Upaya memenuhi kebutuhan (upaya ekonomi) adalah juga proses berkebudayaan maka seluruh standar-standar yang telah menjadi kesadaran massif, mungkin perlu didekonstruksi. Misalnya, kenapa definisi standar kemiskinan tidak ada yang sama, bahkan banyak versi, ada versi konsumsi 2$, 1200 kkalori per hari, dll? Karena sejatinya kemiskinan ataupun kesejahteraan adalah persepsi personal yang coba distandardisasi. Standar-standar umum atau (katanya objektif) dicoba dipadupadankan dengan standar subjektif. Sudah pasti ada konflik dan distorsi. Upaya mendorong ukuran kesejahteraan berbasis komunitas perlu senantiasa digelorakan. Standar kesejahteraan warga pantai, dataran rendah, dan dataran tinggi, kota-desa umumnya beda.

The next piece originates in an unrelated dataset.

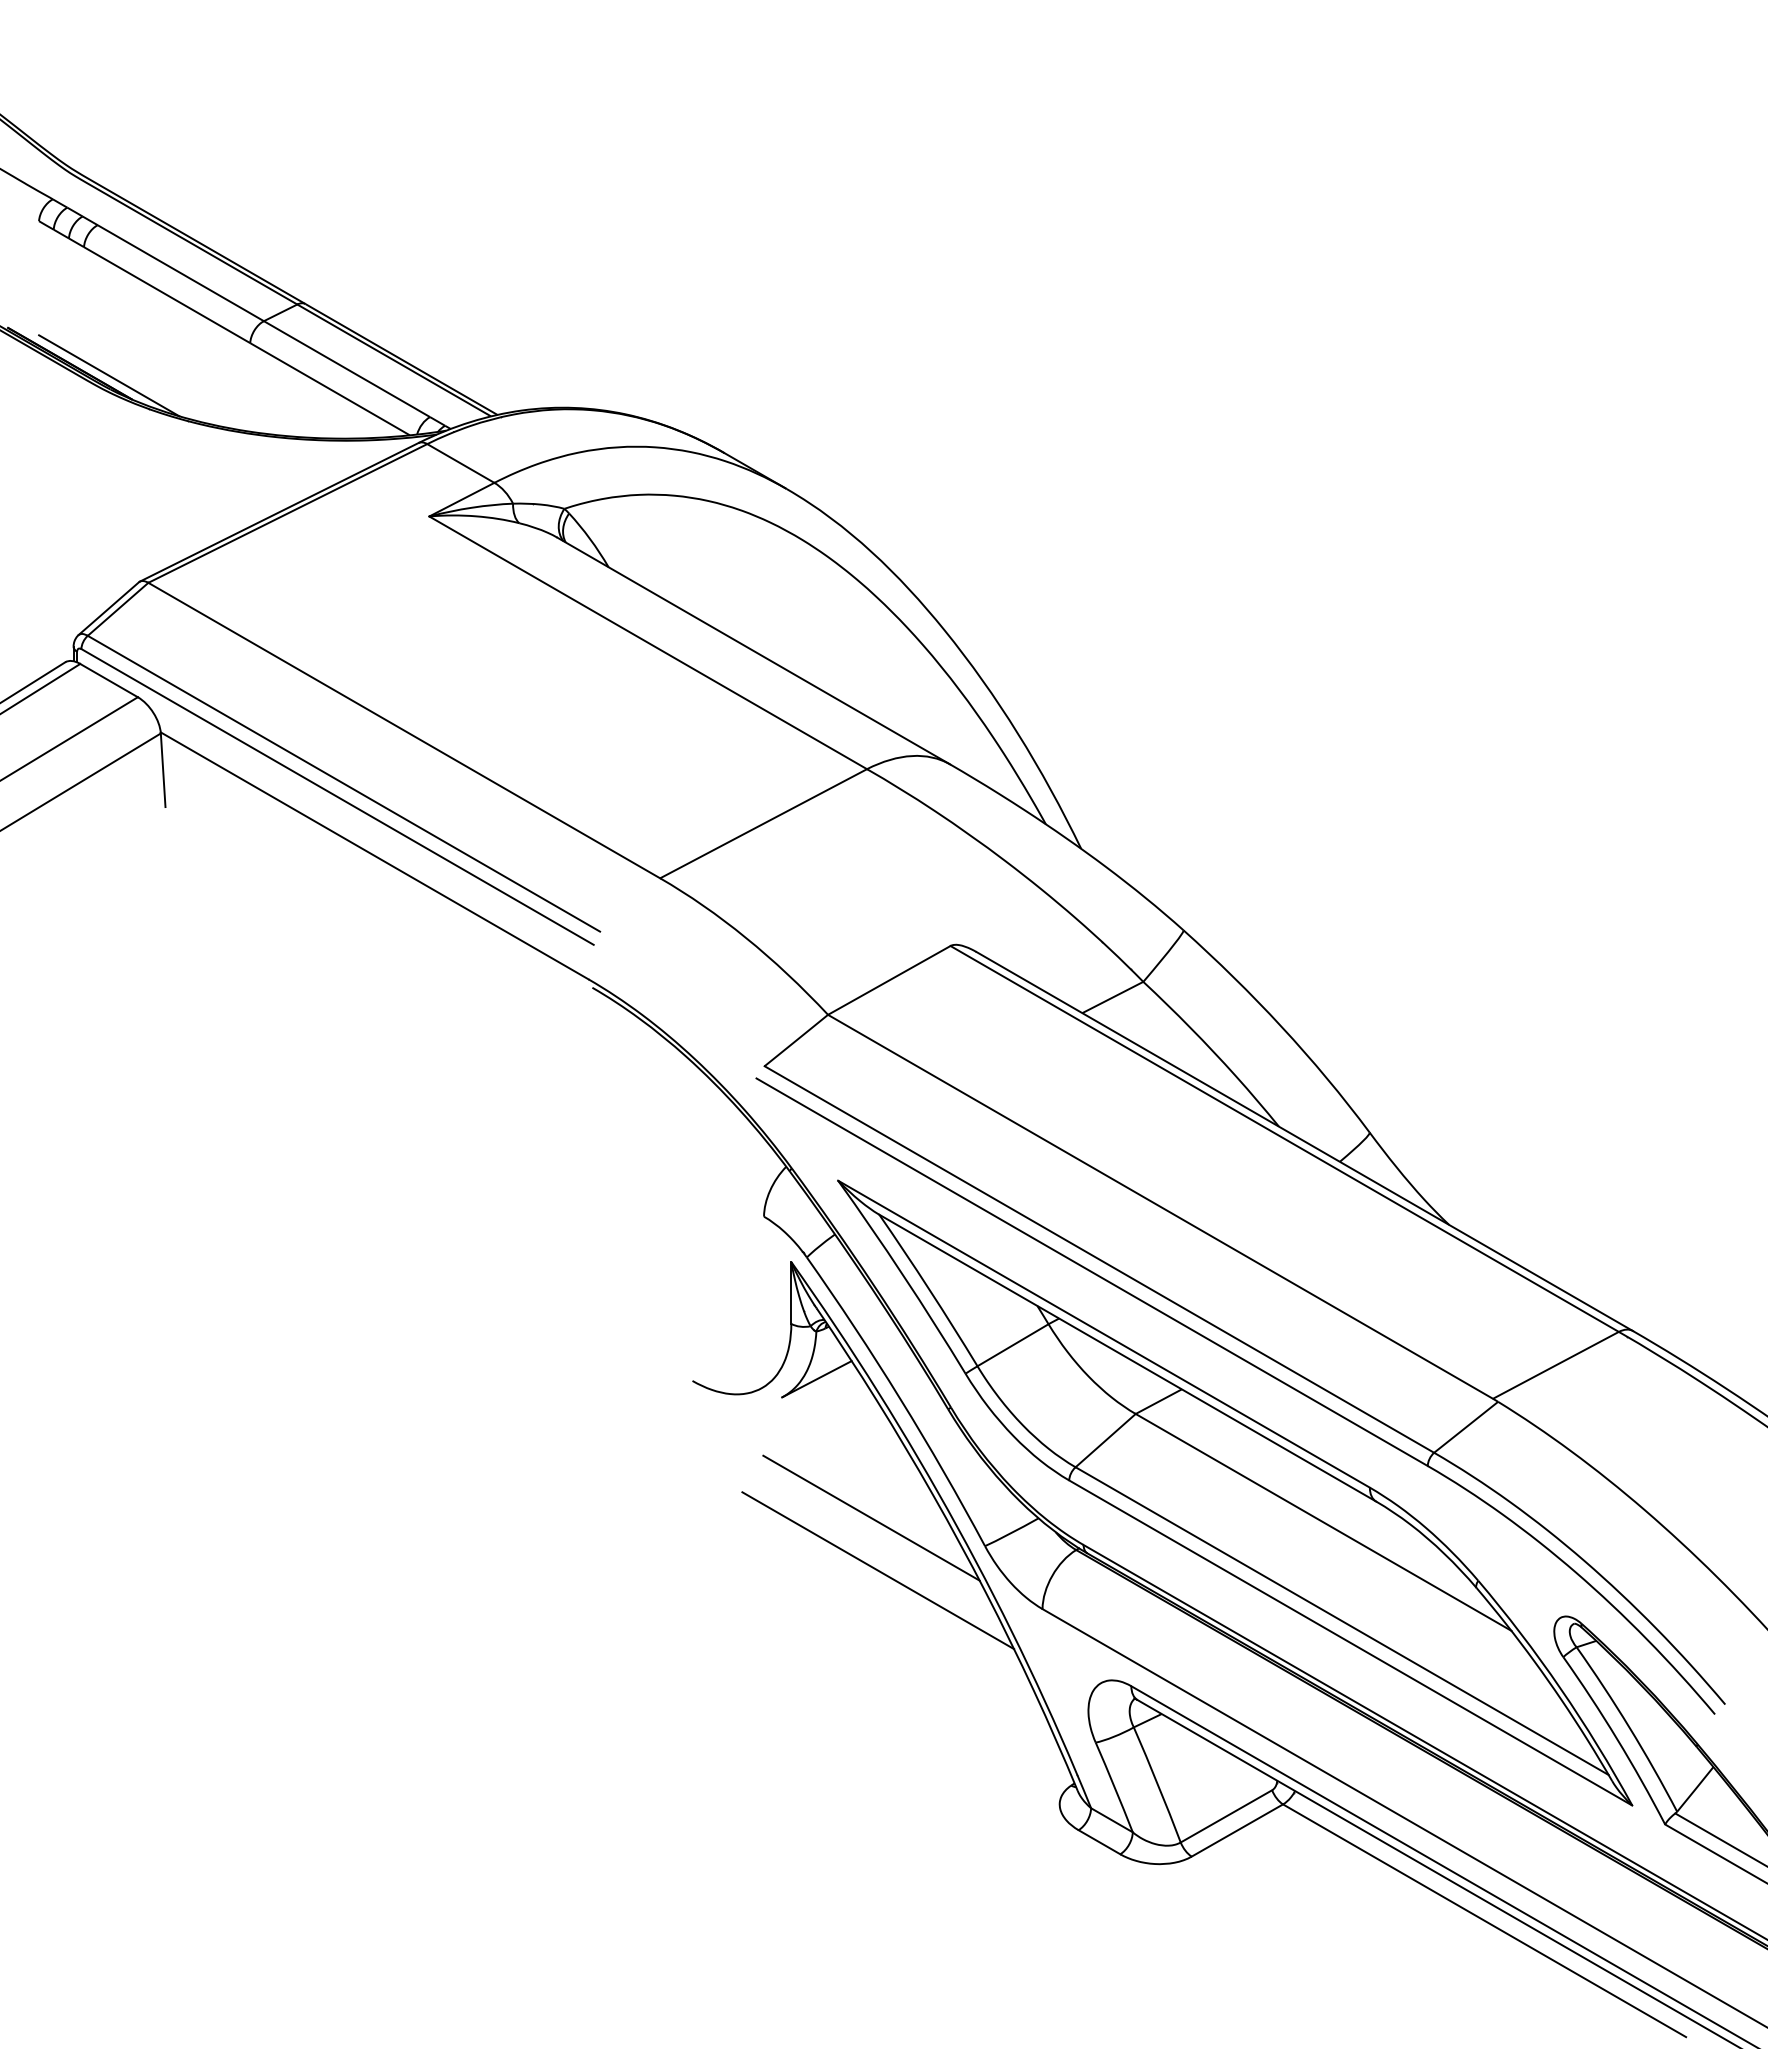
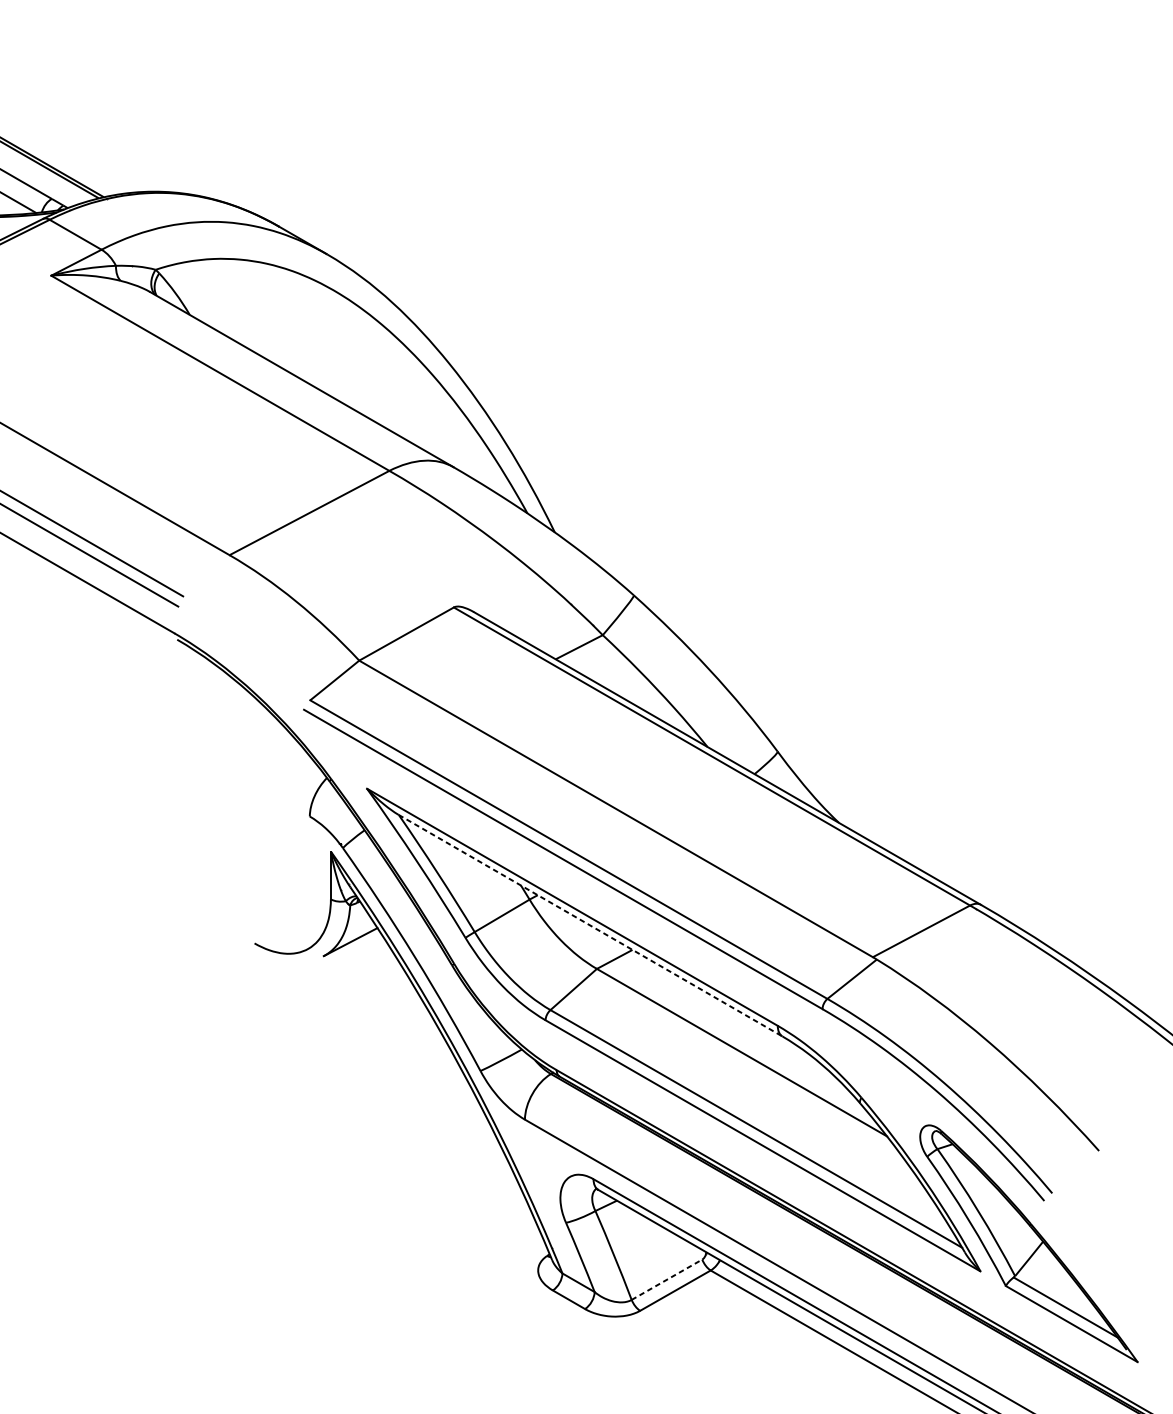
line: (1127, 1358) -> (590, 926), solid -> dashed
line: (871, 1517) -> (392, 1048), removed
line: (878, 1570) -> (398, 1089), removed
line: (1226, 1816) -> (667, 1279), solid -> dashed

Von Mises mendefinisikan ekonomi sebagai logika tindakan. Alat analisisnya disebut Praxiology. Dalam logika tindakan terdapat tiga hal; alat, cara, dan tujuan. Besi orang Papua, besi dapat dijadikan tombak atau mata panah, bagi Amerika bagus dibuat senjata. Kedua alat tersebut dapat dijadikan media untuk membunuh, tapi caranya sudah tentu beda. Demikian pula jika kita ingin makan, sejahtera, lulus kuliah, sarjana dst. Tujuannya bisa sama, tapi alat dan caranya berbeda. Logika tindakan ini menyiratkan keberagaman cara untuk mencapai tujuan. Dalam cara pandang demikian pengikut Mises, Mazhab Austria menolak cara pandang John Locke yang emipiris, yang pada perkembangan mutakhirnya ‘menuhankan’ data-data statistik. Dampaknya cara pandang tersebut mereduksi kenyataan.



Keterasingan diri memahami logika tindakan kita masing-masing berdampak pada rendahnya produktivitas dan inovasi. Kenapa rendah? Karena dalam logika tindakan terdapat aksi dan refleksi. Apa yang telah dilakukan akan direfleksikan secara berkesinambungan, ada perbaikan secara terus menerus dan berkelanjutan. Sehingga kebiasaan meniru-niru dan latah tidak menjadi kebiasaan kita. Misalnya, ketika seorang Photografer berhasil mempopulerkan wisata “Negeri di atas Awan” di Toraja Utara, hingga menjadi objek wisata alternatif. Daerah lain pun ketularan mengekpose tempat-tempat yang serupa. Kebiasaan latah pun merebak pada hampir semua hal. Latah tentang #Hastag, latah tentang #pilpres, dan lain-lain latah boleh jadi adalah budaya orang-orang/komunitas yang malas bernalar dan berkontemplasi.



Saya tidak tahu harus mengakhiri bagaimana tulisan ini. Banyak pihak yang menginspirasi tulisan ini, WAG literasi Bantaeng, anak-anak Praxis_Comm, Mutahhari, Marx, Mises, mahasiswa Ekonomi Pembangunan UNM, dll. Namun pemicunya adalah buku Escobar Encountering Development. Pembangunan, pernah menjadi anak emas di negeri ini, di era Suharto, para teknokrat pembangunan melesatkan ide-idenya dalam penerapan pembangunan oleh “Bapak Pembangunan”, namun saya tidak tahu siapa “anak Pembangunan”. Para kritikus sosial pun mengkritik dan bahkan mencibir “Pembangunan” sebagai biang kerok kerusakan alam, penggusuran, ketimpangan, dll. Kalau pernyataan ini diterima, semakin nyata kalau kata memang adalah senjata. Oleh karena itu untuk menimpali cibiran ‘pembangunan’. Menarik merenungkan ungkapan Armatya Sen, Pembangunan adalah pembebasan, Pembangunan harusnya membahagiakan. Nah, apakah Anda sudah bebas dan bahagia?